Did you know that the UN has declared 2016 the International Year of Pulses?

What are pulses? If you’re not a follower of food blogs, which are currently exploding with posts on the subject, you might be asking yourself this question. Simply put, they are legumes that are harvested for drying – essentially beans, peas, lentils, and chickpeas.

The Food and Agriculture Organization of the United Nations (FAO) is leading the education campaign with five messages:

  • Pulses are highly nutritious.
  • Pulses are economically accessible and contribute to food security at all levels.
  • Pulses have important health benefits.
  • Pulses foster sustainable agriculture and contribute to climate change mitigation and adaptation.
  • Pulses promote biodiversity.

All these points are valid and important, but my contribution to the conversation is this: pulses are delicious, versatile, and varied. Adding them into your diet isn’t a ‘health food’ style punishment, but a route to more interesting meals.

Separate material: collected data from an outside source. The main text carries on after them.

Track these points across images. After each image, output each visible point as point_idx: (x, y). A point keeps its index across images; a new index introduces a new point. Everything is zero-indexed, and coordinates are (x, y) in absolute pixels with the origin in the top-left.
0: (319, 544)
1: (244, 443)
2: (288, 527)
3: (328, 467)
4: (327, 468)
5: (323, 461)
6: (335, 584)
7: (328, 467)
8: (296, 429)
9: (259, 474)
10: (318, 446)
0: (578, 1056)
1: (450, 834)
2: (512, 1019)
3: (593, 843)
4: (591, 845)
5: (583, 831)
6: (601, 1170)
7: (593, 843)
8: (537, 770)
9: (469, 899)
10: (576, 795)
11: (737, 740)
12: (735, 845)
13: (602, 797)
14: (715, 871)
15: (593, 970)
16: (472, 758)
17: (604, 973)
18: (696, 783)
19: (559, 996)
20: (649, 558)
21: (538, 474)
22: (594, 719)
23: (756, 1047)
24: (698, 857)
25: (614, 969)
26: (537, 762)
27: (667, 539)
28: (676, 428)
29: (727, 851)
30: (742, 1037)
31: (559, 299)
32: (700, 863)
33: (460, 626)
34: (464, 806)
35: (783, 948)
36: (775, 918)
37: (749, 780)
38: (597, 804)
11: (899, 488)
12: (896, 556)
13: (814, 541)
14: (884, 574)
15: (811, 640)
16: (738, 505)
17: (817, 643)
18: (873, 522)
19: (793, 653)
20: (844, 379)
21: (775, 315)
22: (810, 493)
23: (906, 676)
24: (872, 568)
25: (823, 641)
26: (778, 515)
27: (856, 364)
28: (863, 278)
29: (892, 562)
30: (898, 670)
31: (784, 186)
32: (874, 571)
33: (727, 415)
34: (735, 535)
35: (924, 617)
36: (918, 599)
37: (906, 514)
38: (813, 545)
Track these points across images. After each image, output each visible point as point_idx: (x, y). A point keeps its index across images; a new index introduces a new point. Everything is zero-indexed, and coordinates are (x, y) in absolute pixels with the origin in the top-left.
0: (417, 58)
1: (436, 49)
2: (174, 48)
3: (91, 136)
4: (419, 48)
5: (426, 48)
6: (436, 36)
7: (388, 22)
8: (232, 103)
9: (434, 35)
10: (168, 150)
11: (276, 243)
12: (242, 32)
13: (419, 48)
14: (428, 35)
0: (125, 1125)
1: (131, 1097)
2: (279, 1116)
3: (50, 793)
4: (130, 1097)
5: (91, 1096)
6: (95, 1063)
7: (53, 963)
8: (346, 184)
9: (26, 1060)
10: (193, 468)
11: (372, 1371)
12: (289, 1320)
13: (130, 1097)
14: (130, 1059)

I’ve been eating a partly vegetarian diet since I moved out of my parents’ home as a young student, believing that eating less meat benefits my health and the health of the planet. My partner has been completely vegan for over a year. So, pulses have always been a regular feature in our home. They’re great in meatless meals, but can be supporting players, too.

The use of pulses crosses cultures and cuisines, so there’s an infinite variety of recipes for you to explore. Pulses show up regularly on this blog, too, so I thought I’d share a few posts that include or link to some terrific recipes.


I’ll start out with one that most people are familiar with, chili. This is my mother’s Spicy Vegetable Chili, which is heart-healthy, easy, and delicious. It’s perfect for winter, too, as it relies on pantry staples and vegetables that are available year-round.


Orange-Scented Lentil Soup brightens the earthiness of lentils with orange and ginger. This soup is easy to put together and elegant. (There’s a link to the recipe in the post.)


My partner has celiac disease, so we’re often looking for meals that pack in nutrients and protein. This Tomatillo, Black Bean, and Amaranth Soup from Bob’s Red Mill Everyday Gluten-Free Cookbook more than fits the bill.


Lentils are the easiest of all the dry pulses to prepare. So easy that I’d never bother buying them canned (unlike beans and chickpeas). Once you have Dorie Greenspan‘s recipe for French Lentils, they’ll be as much a part of your weekly meals as potatoes or rice. These lentils are delicious as the focus of a meal or as a supporting player to all sorts of proteins. (There’s a link to the recipe in the post.)


And here’s one more soup, full of flavour and healthful ingredients, from Decolonize Your Diet. Abuelitas’ Lentil Soup is warming and filling, exactly what’s needed to get through the winter doldrums.

These recipes are just a starting point – they don’t even begin to touch the versatility of pulses. If you’re looking for more inspiration, here are some cookbooks to try:

River Cottage Veg, by Hugh Fearnley-Whittingstall
Plenty and Plenty More, by Yotam Ottolenghi
Vegetarian Cooking for Everyone, by Deborah Madison
How to Cook Everything Vegetarian, by Mark Bittman

The ones I’ve listed are vegetarian cookbooks, but you shouldn’t count out other cookbooks – so many chefs and food writers make beautiful use of pulses. Made In India, by Meera Sodha is a great example and two of the recipes I linked to above come from Around My French Table, by Dorie Greenspan.

Look for news articles, food writing, and blog posts about pulses throughout 2016 – there’s sure to be plenty of creative and delicious recipes along the way. If you want to find out more about the International Year of Pulses, the FAO website is the best place to start. In Canada, the pulse industry is promoting IYP through their Pulse Canada website and there are similar efforts springing up worldwide.

I’d love to hear about your favourite ways to eat pulses (Split pea soup? Black bean brownies?) and I’ll be keeping an eye out for new favourites as the year progresses.